**Assigned task a**
In the records, take the part that opens with the line containing "2006 to 2008" and runs through the end of the records. Rewrite that part with "slice" replaced by "wedge", change nothing else, and leave out the pictures.

========================

# "I hope I didn't offend you"



## farmwife (Jun 22, 2006)

I need help in how to respond in this situation. I was working in our church nursery this morning. A mom brought in her boy who isn't yet 2 years old. Before she left he was playing a threw a toy. Not at anyone, just playing. She spanked him 3 times and put him in the corner. After she explained what he did wrong she left. Now tonight I get a facebook message saying "I hope I didn't offend you. I know you don't spank. We all have different parenting styles." I feel like I need to at least acknowledge I got the message, but I don't want her to think I'm fine with kids getting hit. What would you do?


----------



## holothuroidea (Mar 30, 2008)

I would reply, "Abuse is not a parenting style."

or "I was not offended, I was appalled. But don't worry, I won't spank you for it."

or, "We are all trying our best. I'm sorry that you have to resort to abuse, maybe some day you will grow out of it."

========================

**Assigned task b**
Translate this sentence from the forum thread above into Spanish: "Abuse is not a parenting style."

========================

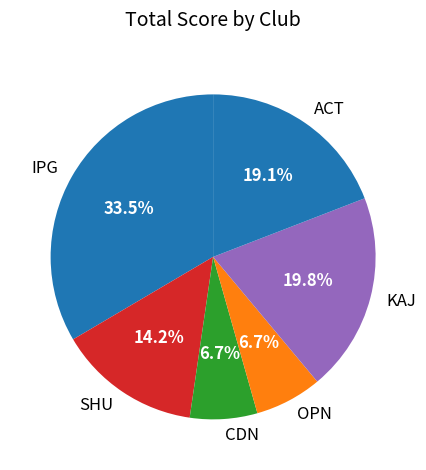

How much of the chart is everything except KAJ?

80.2%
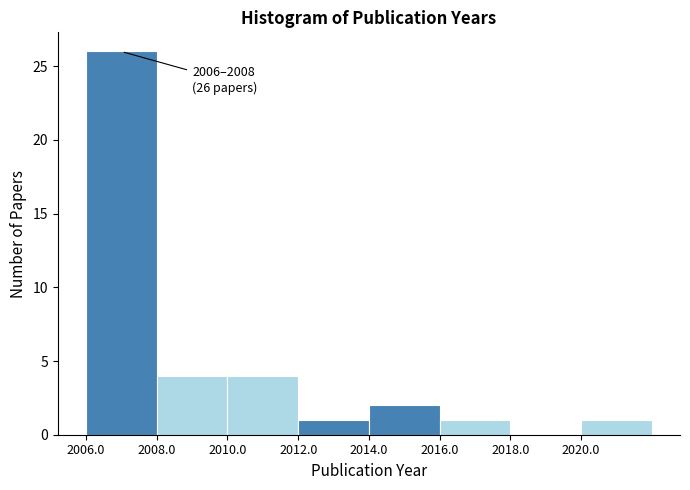

Over which range of the x-axis is the bar tallest?

2006 to 2008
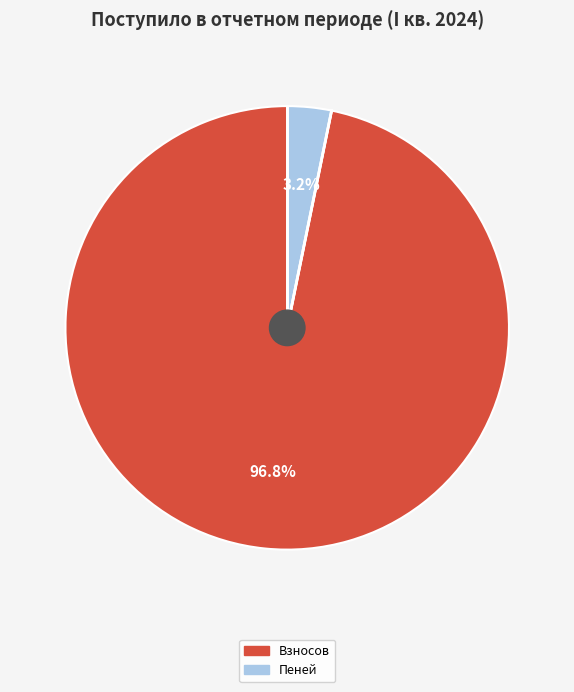

Which slice is the smallest?

Пеней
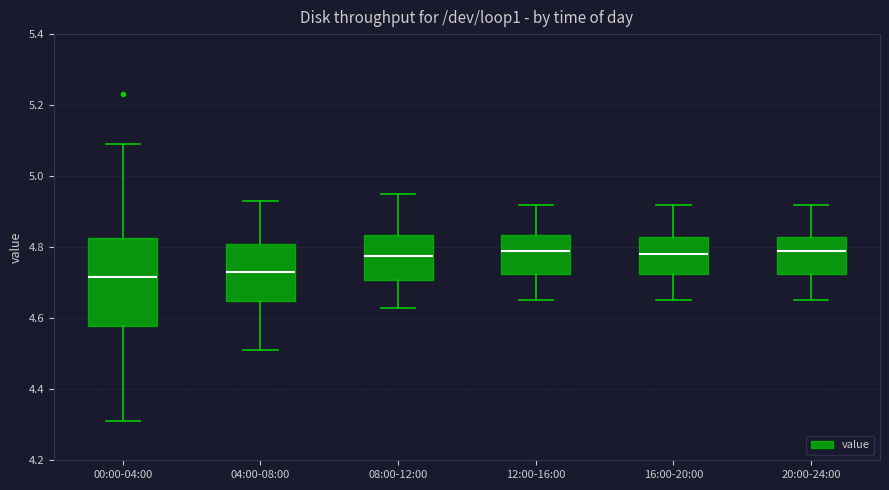

Where does the median line of the box for 00:00-04:00 sit on the y-axis? The values are not printed on the chart, so give them approximately, as read against the axis.

4.72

========================

**Your response a**
2006 to 2008

Which wedge is the smallest?

Пеней

Where does the median line of the box for 00:00-04:00 sit on the y-axis? The values are not printed on the chart, so give them approximately, as read against the axis.

4.72

**Your response b**
El abuso no es un estilo de crianza.